By Sean Sullivan, NAMA’s Development, Marketing and Outreach Associate
For NAMA Newsletter, June 15, 2010
It could have been that magic moment when a sea worm on a hook lowered into the sea results in a shiny wondrous living fish flopping around on the dock. Or it could have been a deep affection for the proud nosed workboats that cluttered the harbor in my youth, each telling a story by their wear and tear and the condition of their paint. It could have been one of those moments or a collection of a thousand fleeting glances at the ocean, a seemingly involuntary need to see it each day and register its temper.
I still don’t know how or why the ocean gets into one’s blood, but I do know when it gets there it stays there. During my college years, living in Portland, OR, a true deepwater port but 100 miles from the ocean proper, a constant longing for the intimate shores of the New England coast dwelled within me. It pained my mother to hear that I missed the ocean more than her cooking.

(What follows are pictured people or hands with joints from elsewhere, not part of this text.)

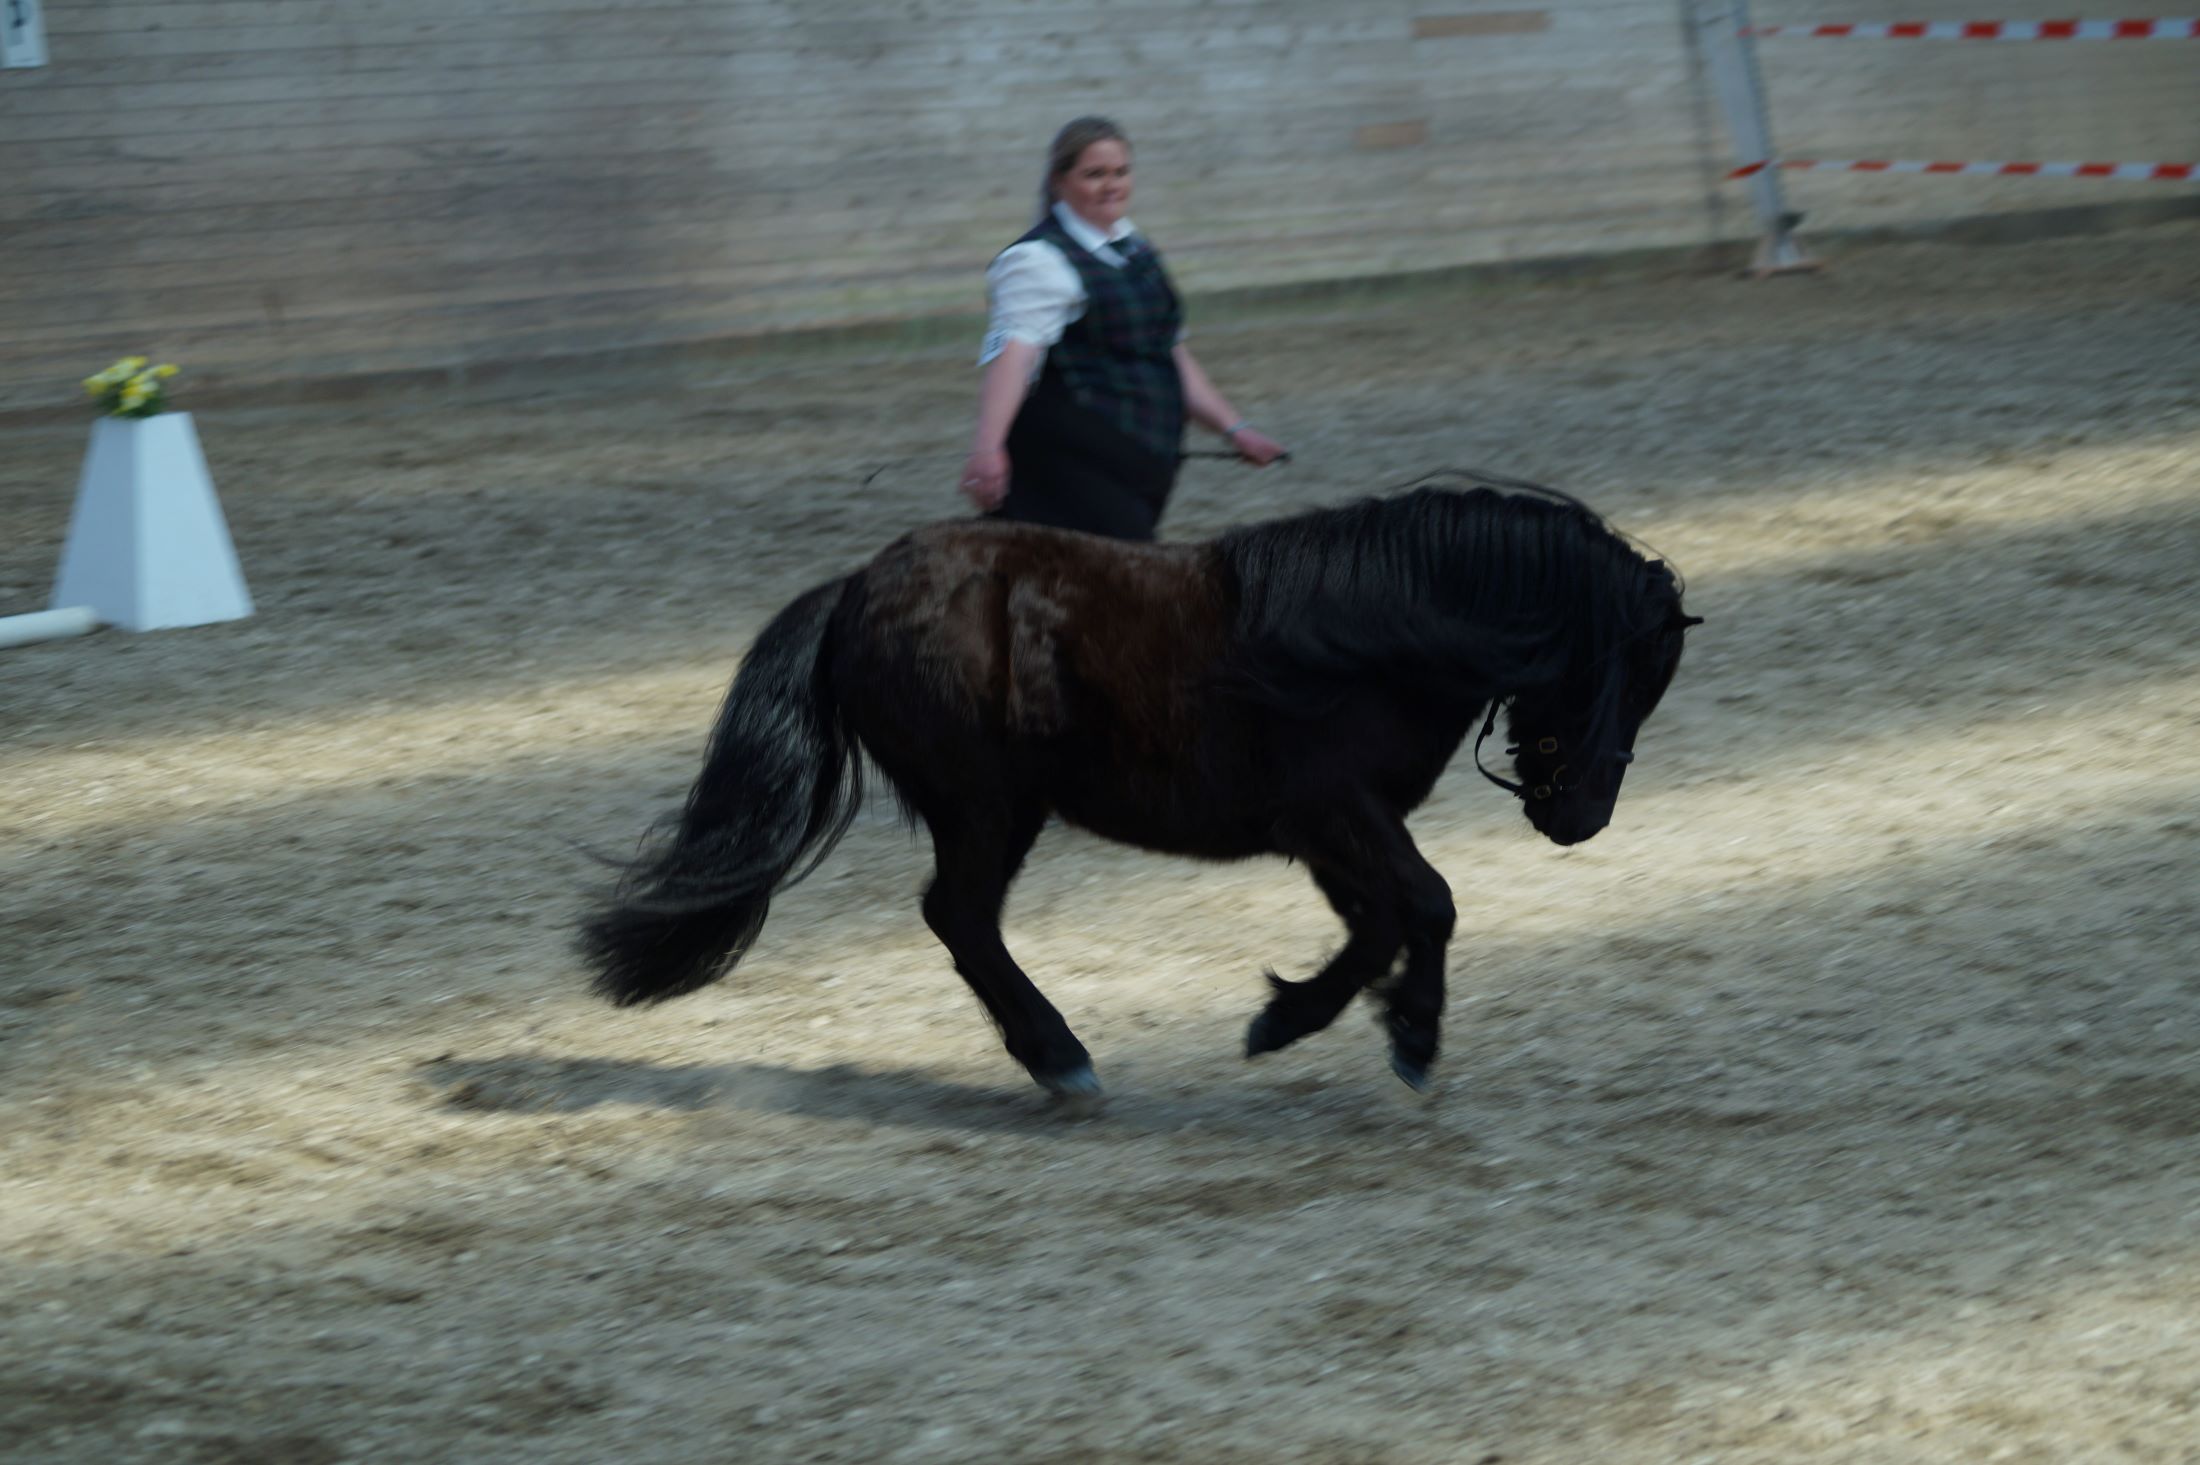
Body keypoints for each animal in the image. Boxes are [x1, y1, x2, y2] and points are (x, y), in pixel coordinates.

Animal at [576, 472, 1689, 1099]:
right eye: (1625, 673)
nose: (1583, 814)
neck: (1375, 637)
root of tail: (856, 590)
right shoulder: (1339, 810)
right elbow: (1429, 902)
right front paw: (1408, 1035)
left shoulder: (1327, 829)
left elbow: (1380, 921)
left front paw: (1303, 1018)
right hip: (986, 806)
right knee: (959, 916)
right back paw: (1058, 1057)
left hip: (1003, 810)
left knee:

Like many who live and work with or near the ocean, I tend to think of the ocean as a living thing, which sounds obvious to say, but I mean it, as the young are wont to say, as my BFF, or Best Friend Forever.
Growing up fishing the shores of Salem Sound I saw the end of the Russian factory ships that hovered outside Gloucester Harbor scooping up anything and everything from the ocean. I saw Cod disappear and now take pleasure in their return to numbers. I never even knew what a wonderful fish the Striped Bass was as a child, and now they are back in their place in the ecosystem.
I have also watched as year after year the number of fishing boats in my homeport of Marblehead dwindled. Like their prey under the waters their numbers have ebbed as fish became scarce and regulations became plentiful. Along with the dwindling fleet comes a more subtle yet pernicious loss to the culture of the town, the loss of a connection to our surroundings that not only is part of our history, but should be part of our present and future. And, for me, most troubling is that the local market, not 200 yards from the fish pier, sells cod and haddock from Iceland.
NAMA likes to ask the question, “If we truly care about the health of our oceans does it matter how, where and when we fish; and, who catches the fish that end up on our dinner plates?” Of course we believe the answer is a resounding yes. It is one of those questions that are just beyond rhetorical, as most people will answer, “yes”. It is really the consequences of answering “yes” that is the purpose of the question.
Once you admit you care, don’t you have to do something about it? If you answer the question “Yes” do you still buy the cod and haddock from Iceland that is at least a week old – and even worse, its not any cheaper than you could get locally caught much more fresh fish? If you answer, “Yes” don’t you have to value a fresh local product more than a lower quality imported one?
Despite the problems, there is a sea change happening. People who care about their food are starting to include seafood in the discussion. Cod stocks are rebounding in many of the inshore areas that our local day-boat fishermen can find them. In fact, fishermen are more concerned now about catching their quota too quickly than about any lack of fish. Also, in what seems like an obvious step, regulators are now no longer requiring fishermen to throw their “by-catch” overboard. Fishermen are happy about this. They never wanted to kill anything from the ocean they could not land.
CSF’s are showing that people care about seafood. CSF members literally gush about how good fresh locally caught fish is, and revel in their experiences eating fish that are almost impossible to find at the local markets (even the best fishmongers are not carrying Redfish, a local stock well rebuilt, great for grilling, excellent tasty white flesh).
All of these things are positive steps but there is still a lot of work to be done. Concerned locavores (those who prefer their foods to be locally grown) are asking the hard questions about sustainability and gear types, things most consumers would not think of asking even a few years ago. The answers are not black and white (or the only slightly less oversimplified red, yellow and green). The answers are far more subtle and nuanced. Finding ways to get this message out will take time and co-operation from fishermen, shore-side workers and consumers.
For example, yes, some Atlantic Cod stocks are still in deep trouble, however our local Western Gulf of Maine stocks are expected to be listed as fully rebuilt in the coming years. Yes trawl gear can harm the ocean floor, but does that necessarily make trawl fishing a bad gear type? Again the answer requires developing an understanding of how fishermen have modified their gear to not only limit by-catch and reduce damage to the ocean bottom, but to effectively catch a targeted species quickly resulting in higher quality.
The latest bogeyman for fishermen are new rules that aim to reduce the fleet even further, and are likely to end up consolidating the fleet. If that doesn’t sound too bad, think what has happened to our family farms. Do you really want multi-national corporations being the stewards of our local seafood?
As people learn more, hopefully they will see that just outside our doors is one of the most precious resources in the world: a source of healthy, wild food. (You know how many people in the world would kill to be able to say that?) And maybe, because they care about their food, and they care about their communities they will start demanding that the local store buy fish from local dealers, that the town’s maintain the infrastructure that allows a day boat fishermen to land his catch in Marblehead. And maybe again someday the harbors will be filled with freshly painted colorful fishing boats, their noses pointing into the wind proudly and defiantly announcing that we are a people that are part of our environment.